In March or April 1984, Lynn Sheppard and her husband met with Guy Cline, a Northwestern loan officer, seeking a personal loan for the purpose of beginning operation of a dye processing plant, Val-Dye, Inc. The Sheppards requested a loan of $250,000, and proposed using a letter of credit to be issued by NCF as collateral for the loan. At the time of the request, Mrs. Sheppard was employed as an assistant secretary and administrative assistant for North Carolina Federal Savings and Loan Association (hereinafter “Federal”). NCF is a wholly owned subsidiary of Federal. Mrs. Sheppard mailed a draft of the proposed letter of credit to Northwestern so it could review the letter to determine if it complied with Northwestern’s requirements. This draft contained a signature line for Herman Parnell, vice president of NCF.

Northwestern reviewed the draft and made revisions to the letter so that it would meet their requirements. Northwestern also investigated NCF’s authority to issue letters of credit. After determining that NCF could issue letters of credit, Cline telephoned Parnell and informed him of the revisions required by Northwestern. Northwestern inquired as to whether Parnell had the authority to issue letters of credit for NCF and was assured by Parnell that he did.

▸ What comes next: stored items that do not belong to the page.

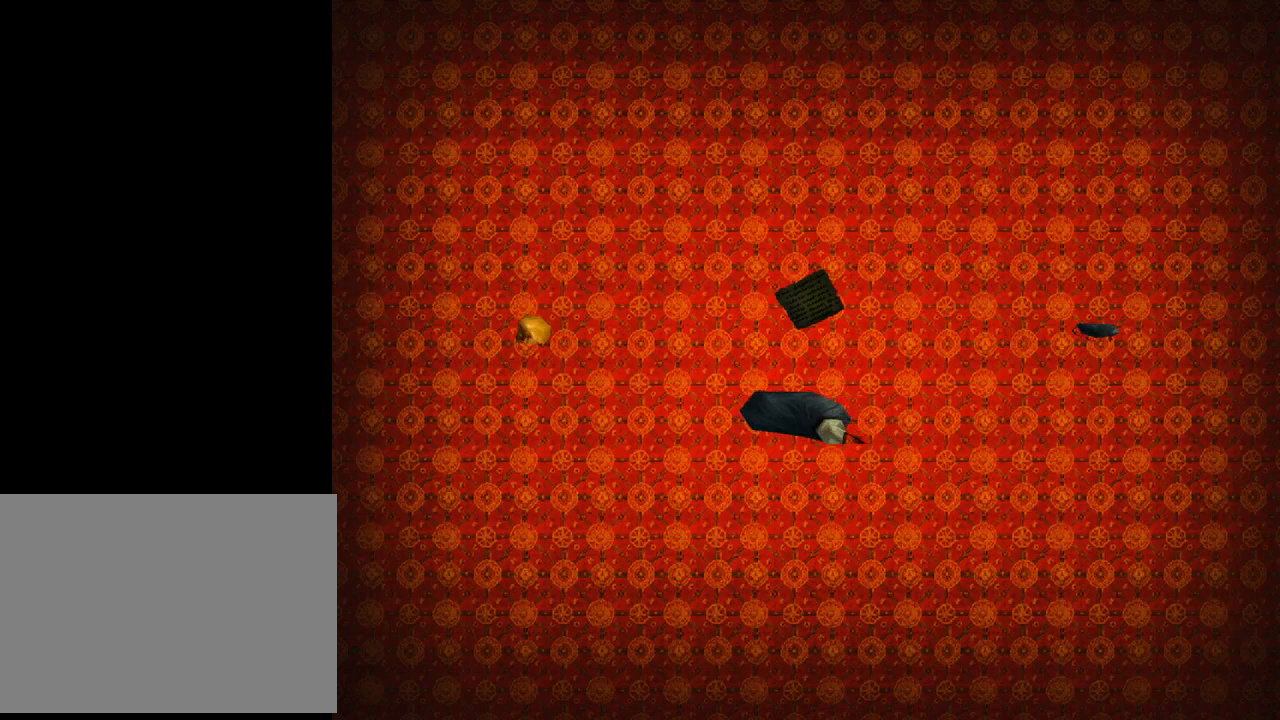
{"buttons": [], "left_stick": "center", "events": [[33, "CROSS", "up"]]}
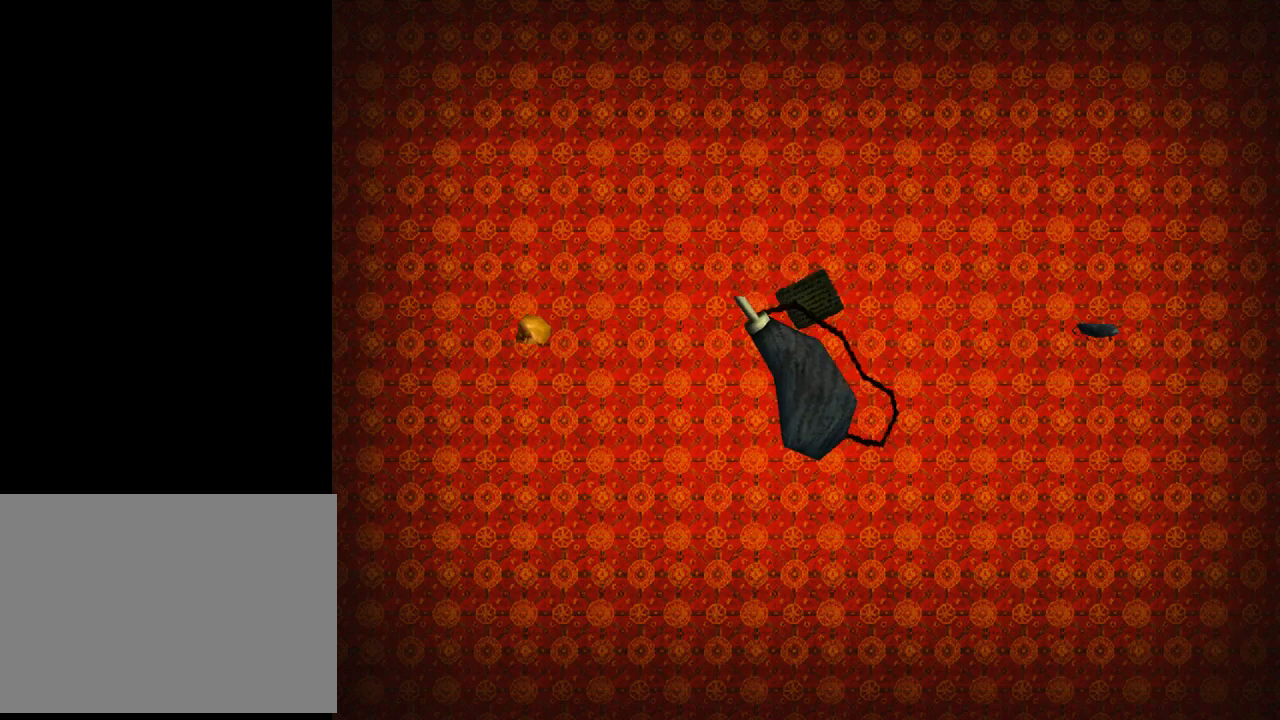
{"buttons": [], "left_stick": "center", "events": []}
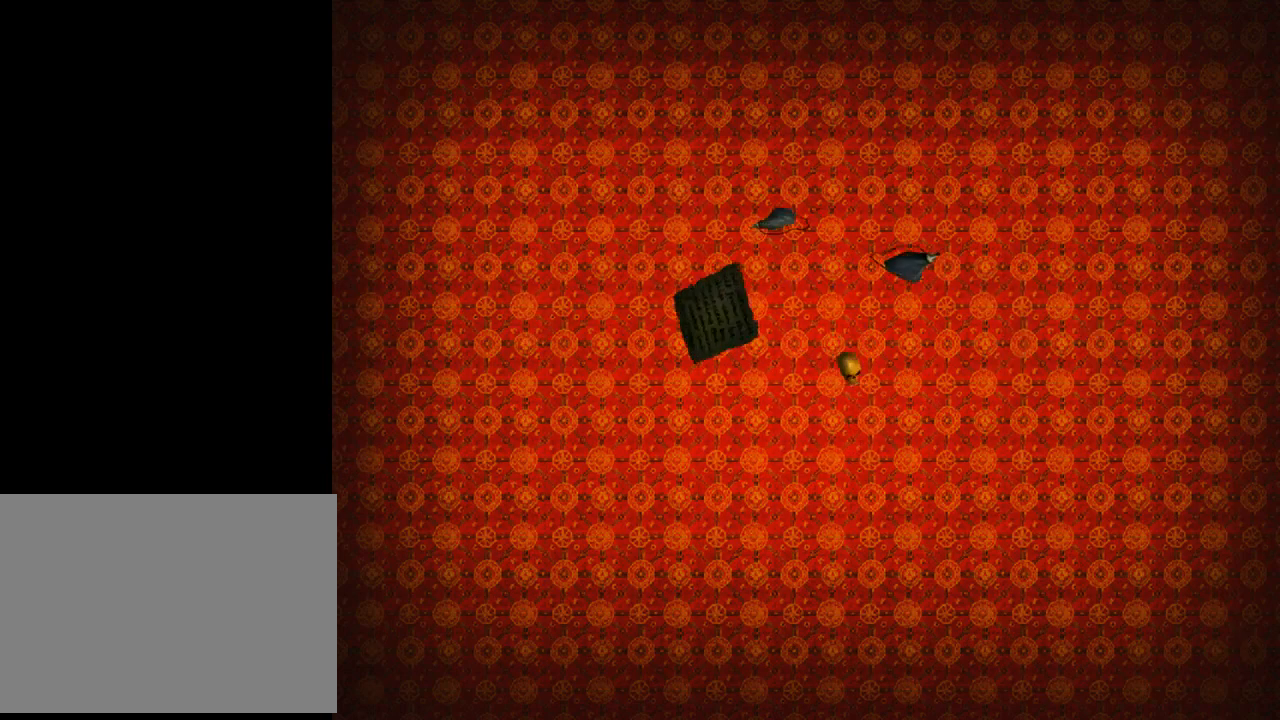
{"buttons": [], "left_stick": "center", "events": []}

*616 In mid-April 1984, Cline received the revised letter of credit issued by NCF. The letter authorized draws of up to an aggregate amount of $250,000 for the account of the Sheppards and/or Val-Dye, Inc., and was signed by Parnell as vice president of NCF. Northwestern investigated the Sheppards’ credit history and approved the loan, relying on the letter of credit as collateral. The Sheppards executed a note for $250,000, a credit agreement, and a security agreement in favor of Northwestern, all of which were dated 1 May 1984. The letter of credit provided that “drafts are to be accompanied by your certified statement that the loan is in default and past due.” By 5 June 1984, the loan was fully funded.

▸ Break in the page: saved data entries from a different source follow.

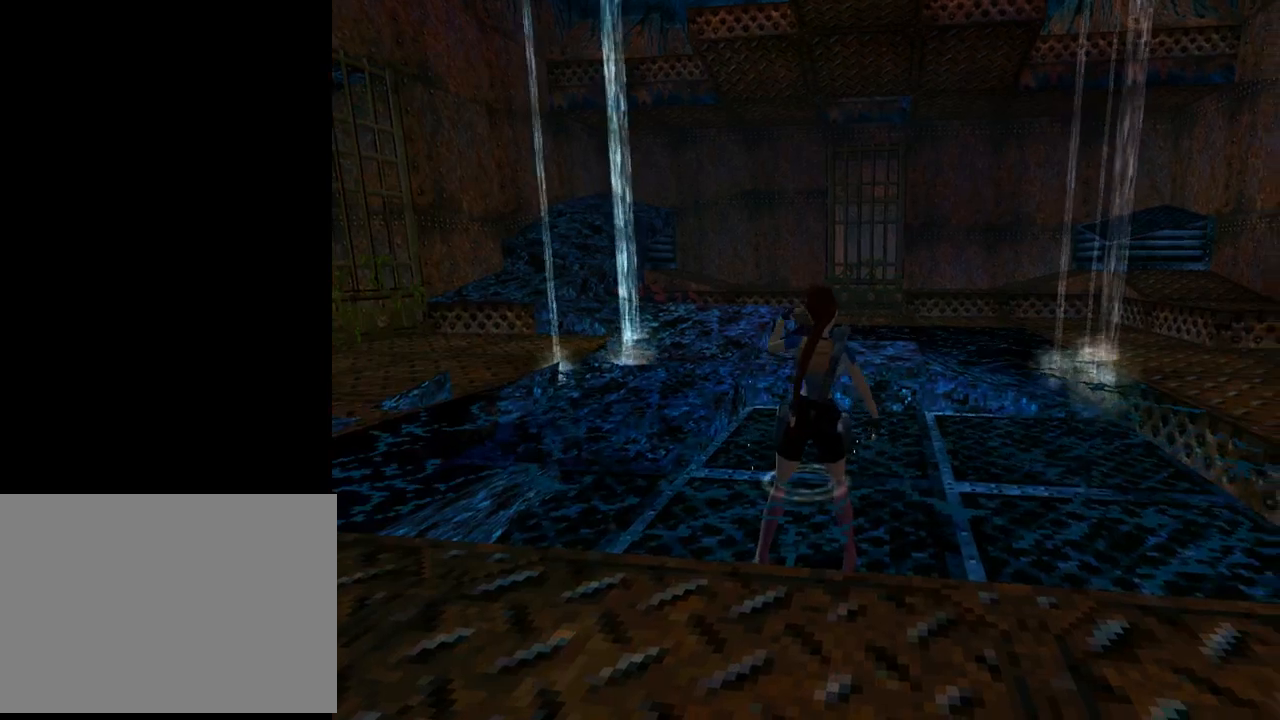
{"buttons": [], "left_stick": "center", "events": []}
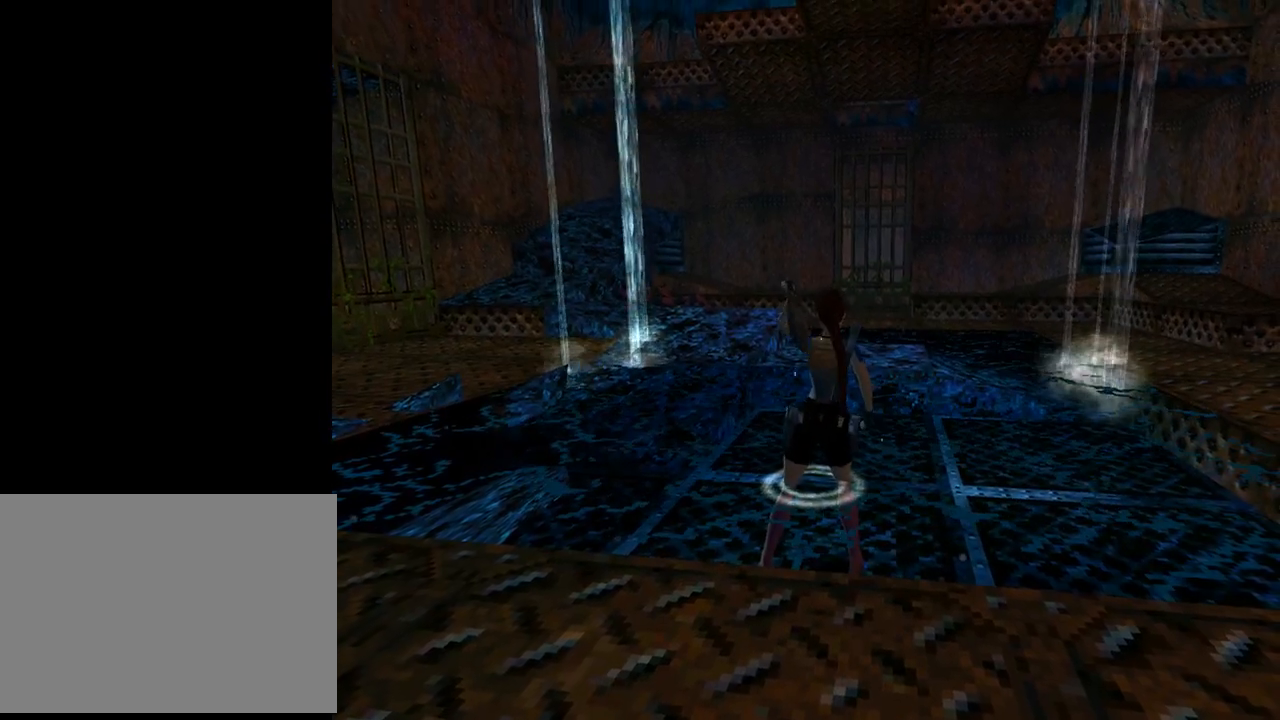
{"buttons": [], "left_stick": "center", "events": []}
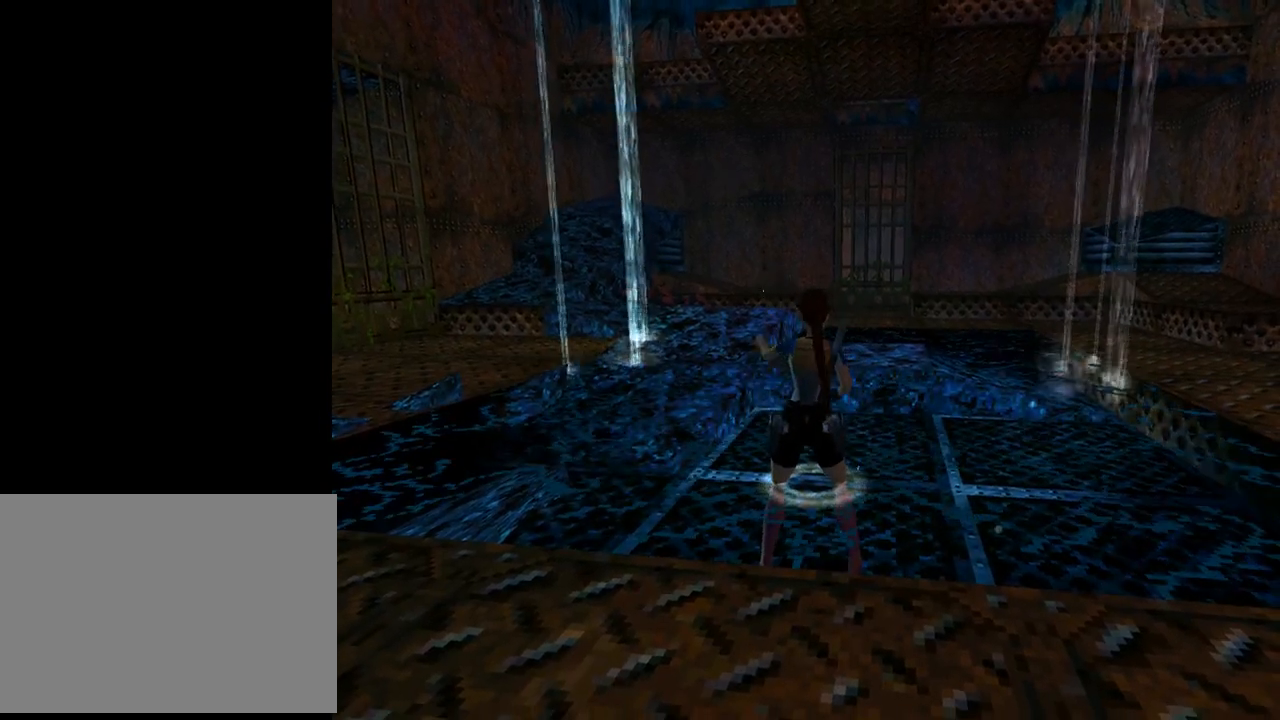
{"buttons": [], "left_stick": "center", "events": []}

The Sheppards made the first two quarterly interest payments on the note but defaulted on the quarterly interest payment due in February 1985. Pursuant to the letter of credit, Northwestern then submitted a draft to NCF for $250,000, along with a certified statement that the loan was in default. When NCF refused to pay, Northwestern brought this action to enforce the letter of credit.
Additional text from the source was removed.